В путешествии по югу России в 1818 году сопровождал государя, в числе других лиц свиты, статс-секретарь В. Р. Марченко. «В Киеве, когда государь уже садился в коляску, отправляясь в дальнейший путь к Варшаве, — повествует Марченко, — предстали перед ним до 30 мужиков с просьбой. Спеша отъездом, государь приказал мне переговорить с ними, а сам уехал. Это были посланные от молокан [40] и духоборцев, [41] которые поселены на Молочных Водах, в Таврической губернии, между ногайцами и колонистами. Они жаловались на притеснения генерал-губернатора, графа Ланжерона. По приезде в Варшаву я доложил государю обо всем и представил опасения мои насчет развития вредных правил духоборцев.
40
Молокане — одно из направлений в духовном христианстве.
41
одна из разновидностей духовного христианства.
— Я давно знаю о них, — сказал государь, — и потому поселил их между ногаями и немцами: там они не могут никого совратить. Их учение вредно и опасно; но я не хочу порабощать совесть. Они отреклись признавать во мне государя, — я им дозволил это, — только бы исполняли обязанности гражданские. Они отреклись присягать, — я велел брать с них одно честное слово…

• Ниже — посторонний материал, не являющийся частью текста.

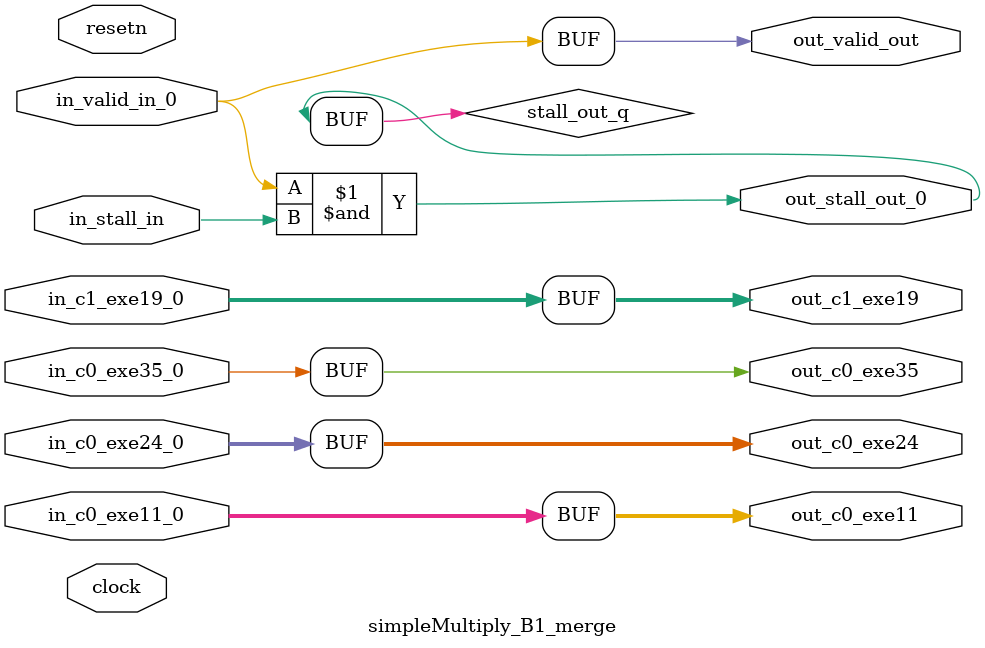
<source format=sv>



(* altera_attribute = "-name AUTO_SHIFT_REGISTER_RECOGNITION OFF; -name MESSAGE_DISABLE 10036; -name MESSAGE_DISABLE 10037; -name MESSAGE_DISABLE 14130; -name MESSAGE_DISABLE 14320; -name MESSAGE_DISABLE 15400; -name MESSAGE_DISABLE 14130; -name MESSAGE_DISABLE 10036; -name MESSAGE_DISABLE 12020; -name MESSAGE_DISABLE 12030; -name MESSAGE_DISABLE 12010; -name MESSAGE_DISABLE 12110; -name MESSAGE_DISABLE 14320; -name MESSAGE_DISABLE 13410; -name MESSAGE_DISABLE 113007; -name MESSAGE_DISABLE 10958" *)
module simpleMultiply_B1_merge (
    input wire [31:0] in_c0_exe11_0,
    input wire [31:0] in_c0_exe24_0,
    input wire [0:0] in_c0_exe35_0,
    input wire [31:0] in_c1_exe19_0,
    input wire [0:0] in_stall_in,
    input wire [0:0] in_valid_in_0,
    output wire [31:0] out_c0_exe11,
    output wire [31:0] out_c0_exe24,
    output wire [0:0] out_c0_exe35,
    output wire [31:0] out_c1_exe19,
    output wire [0:0] out_stall_out_0,
    output wire [0:0] out_valid_out,
    input wire clock,
    input wire resetn
    );

    wire [0:0] stall_out_q;


    // out_c0_exe11(GPOUT,8)
    assign out_c0_exe11 = in_c0_exe11_0;

    // out_c0_exe24(GPOUT,9)
    assign out_c0_exe24 = in_c0_exe24_0;

    // out_c0_exe35(GPOUT,10)
    assign out_c0_exe35 = in_c0_exe35_0;

    // out_c1_exe19(GPOUT,11)
    assign out_c1_exe19 = in_c1_exe19_0;

    // stall_out(LOGICAL,14)
    assign stall_out_q = in_valid_in_0 & in_stall_in;

    // out_stall_out_0(GPOUT,12)
    assign out_stall_out_0 = stall_out_q;

    // out_valid_out(GPOUT,13)
    assign out_valid_out = in_valid_in_0;

endmodule

</source>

Между тем бумаги, поступившие от графа Ланжерона, подтвердили, что он, по настоянию духовенства, действительно хотел принудить духоборцев к повиновению церкви и государственным постановлениям. Поэтому государь повелел сообщить Лонжерону, чтобы духовные власти и земская полиция не вмешивалась в дела духоборцев».
Суд по-дурному — неправедный и невечный суд; вечный и праведный — только по-хорошему. Если положить на одну чашку весов всю реакцию Александрова царствования, а на другую эти слова о свободе совести, то еще неизвестно, какая из двух чаш опустится.
Прошло почти сто лет, как слова эти сказаны, а то, что в них России завещано, все еще не исполнилось. Давали, давали, а все-таки не дали так, как он хотел и мог бы дать.
Для русского народа, религиозного по преимуществу, свобода совести — начало всех свобод. Без освобождения религиозного нет России путей к освобождению политическому. Александр не начал русского освобождения религиозного, потому что времена еще не наступили; но огненный язык откровения, которым начинаются все свободы — откровения о свободе совести — уже загорался над ним. Вот вечная слава его, вечный венец, и вот за что добром помянет его русский народ.